髪飾りや帽子は「被る」や「つける」ものだと思っていたけど、加茂克也の作品は「着る」だし、それらさえ超越して「身体そのもの」だった。ミラー、ジュエリー、動物の羽といった、人間の身体からは自然に生まれないものを、生命力の象徴である髪の毛と絡めあわせてしまう大胆さ。ほかにも身近にあるガラクタを集めて再構築したような小品がいくつかあり、ヤン・シュヴァンクマイエル風のそれは無邪気で残酷だった。



「David Stenbeck個展 ドリームスケープ」

@snow contemporary

夢の中の風景をフルCGIで制作した作品たち。ビジュアルの可愛さにまず惹かれたけど、昨年からシュルレアリスムに興味を持った身としては必見だった。遠くから見ると写真みたいだけど、近づいてよく見ると、光るバラの花びらや水面にうつる影が思いのほか粗いタッチで描かれている。だからこそ、実際はどんな具合でうつるんだっけ?と現実を再度見つめなおすきっかけになる。ちなみに発光やゴム素材は近くで見ても写真だと思ってしまう再現性の高さ!



「ルーヴル美術館展 愛を描く」

@国立新美術館

このコピーを思いついた人が大優勝

「Louvre」には「Love」があると気づいた人、「Dior」の名に「Dieu(神)」と「黄金(or)」があると気づいたジャン・コクトーと同じ考え方してる時点でまず凄い。ルーヴル美術館の作品のなかでも、愛にまつわるさまざまな作品を展示。サミュエル・ファン・ホーホストラーテンの《部屋履き》が異彩を放っていて忘れがたい。

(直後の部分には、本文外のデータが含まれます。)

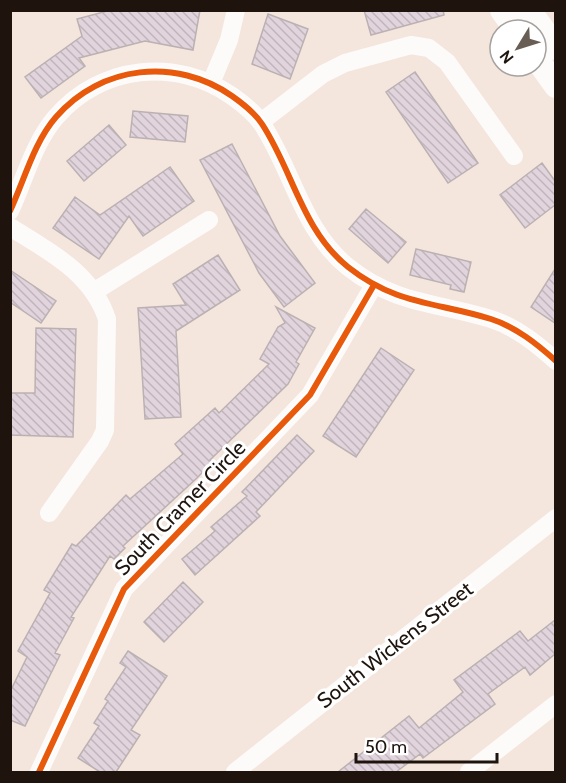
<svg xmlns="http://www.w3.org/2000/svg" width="566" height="783" font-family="Cabin,sans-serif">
<defs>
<pattern id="building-back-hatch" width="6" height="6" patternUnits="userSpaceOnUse" patternTransform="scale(1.5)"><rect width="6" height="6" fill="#e2d4dc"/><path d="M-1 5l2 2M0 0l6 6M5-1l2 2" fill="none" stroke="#c1b5bc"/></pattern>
</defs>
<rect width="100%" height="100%" fill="#f4e6dd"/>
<!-- building -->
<path fill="url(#building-back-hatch)" stroke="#bbb1b3" stroke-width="1.5" d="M111 10H200L193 50 145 41 79 58 85 66 41 98 25 77 82 36 77 19Z
M364 10H443L444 15 371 35Z
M268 14 308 29 290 79 252 64Z
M415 72 478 163 448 183 386 92Z
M133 111 188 116 185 142 130 137Z
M109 125 126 145 84 181 67 161Z
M232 144 280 236 315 283 284 307 259 273 200 160Z
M542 163 555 181V205L525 228 500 195Z
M170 167 194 201 143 236 129 216 99 259 53 228 75 197 100 215Z
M366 209 406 242 388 263 349 229Z
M416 249 471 262 464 292 450 289 451 285 410 275Z
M218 255 240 290 176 331 181 417 145 419 138 308 186 305 173 284Z
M555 269V323L531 307Z
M10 270 56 301 41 323 10 302Z
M276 307 315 328 296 362 299 364 288 384 210 460 212 462 197 478 123 546 125 548 114 559 110 556 71 617 74 618 55 653 60 655 25 726 10 720V692L27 657 18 651 50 593 44 590 72 544 76 546 126 495 130 499 183 454 175 444 215 408 219 413 269 364 260 359 278 327 285 323Z
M36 328 76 329 73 437 10 435V393H35Z
M381 348 414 370 356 457 323 436Z
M297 435 314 451 256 512 260 516 195 575 182 559 215 531 211 527 247 496 242 492Z
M183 582 203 602 164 642 144 622Z
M555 620V654L530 675 525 667 488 694 495 704 423 758 420 754 396 772H338L409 716 419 728 463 692 454 680 520 631 528 641Z
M128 651 167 676 131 730 140 735 116 772H100L78 758 99 726 94 723 108 701 105 699 126 667 120 663Z"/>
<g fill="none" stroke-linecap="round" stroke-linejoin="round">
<!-- minor -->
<path stroke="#fdfbfa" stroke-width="18" d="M211 83 229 40 236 10
M261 122 323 74 345 63 411 45 429 48 447 62 514 156
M10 211C24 181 34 142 56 117 101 65 176 57 232 96 242 103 255 113 262 124 293 171 302 230 348 267 396 305 436 302 491 319 516 327 537 344 556 361
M10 227C50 252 92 273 107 319L105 430 100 441 49 513
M95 291 209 220
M39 772 124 589 310 395 374 285
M235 772 556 518
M469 772 556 704"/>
<!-- major -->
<path stroke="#fdfbfa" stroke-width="24" d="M502 10 516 30
M529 10 556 48
M536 58 556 86"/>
<defs>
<path id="cycleway" d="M10 211C24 181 34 142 56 117 101 65 176 57 232 96 242 103 255 113 262 124 293 171 302 230 348 267 396 305 436 302 491 319 516 327 537 344 556 361
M39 772 124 589 310 395 374 285"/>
</defs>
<!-- cycleway casing -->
<use href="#cycleway" stroke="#fff" stroke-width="10"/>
<!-- cycleway -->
<use href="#cycleway" stroke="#e8590c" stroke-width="6"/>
</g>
<g text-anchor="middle" stroke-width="6" stroke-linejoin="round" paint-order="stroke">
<!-- street labels -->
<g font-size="21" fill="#1e140d" stroke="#fff">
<text transform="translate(180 508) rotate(-46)" y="7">South Cramer Circle</text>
<text transform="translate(395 645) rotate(-38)" y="7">South Wickens Street</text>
</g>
</g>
<!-- border -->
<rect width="566" height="783" fill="none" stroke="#1e140d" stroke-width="24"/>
<!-- north arrow -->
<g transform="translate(518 48) rotate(232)"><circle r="28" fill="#ffffff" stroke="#a5a19e" stroke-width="1.5"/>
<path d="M0-4.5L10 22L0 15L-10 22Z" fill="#695e56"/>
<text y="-9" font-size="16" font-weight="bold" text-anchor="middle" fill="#1e140d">N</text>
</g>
<!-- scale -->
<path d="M356 753v9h141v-9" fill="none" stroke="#1e140d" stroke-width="3"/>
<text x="365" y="753" font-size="18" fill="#1e140d" stroke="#ffffff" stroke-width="4.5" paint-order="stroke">50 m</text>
</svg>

空間だけで背徳的な愛を描く、美術界のエルンスト・ルビッチ。




「ワールド・クラスルーム : 現代アートの国語・算数・理解・社会」

@森美術館

ヤコブ・キルケゴール《永遠の雲》

六本木アートナイトで深夜の美術館へ。現代アートを小学校の授業科目に分類して展示。現代アートビギナーにも内容が掴みやすくてとても面白かった。キルケゴール《永遠の雲》を見たのは早朝4時半。記録映像による雲と、その奥の窓から覗くリアルタイムの空が重なる。このとき眠すぎてだいぶ意識が朦朧としていたのもあるけど、自分が何処に居るのか空間認識が曖昧になるほどの浮遊感。


「マティス展」

@東京都美術館

《緑色の食器棚と静物》

マティスといえば《赤のハーモニー》(赤い部屋)が有名なのもあり、フォービスムとしての彼しか知らなかったけど、まわりの絵師たちの技法をたくさん学習して自己のスタイルを確立したという過程が分かる展示。赤をメインにした絵よりもブルー系の絵が好きだと思ったけど、いずれにしても色彩感覚がユニークで優れている。マティスの絵は輪郭線がくっきり描かれているけど、視点の歪みによって境界線がなくなり、意外にも開けた空間になっているのが面白い。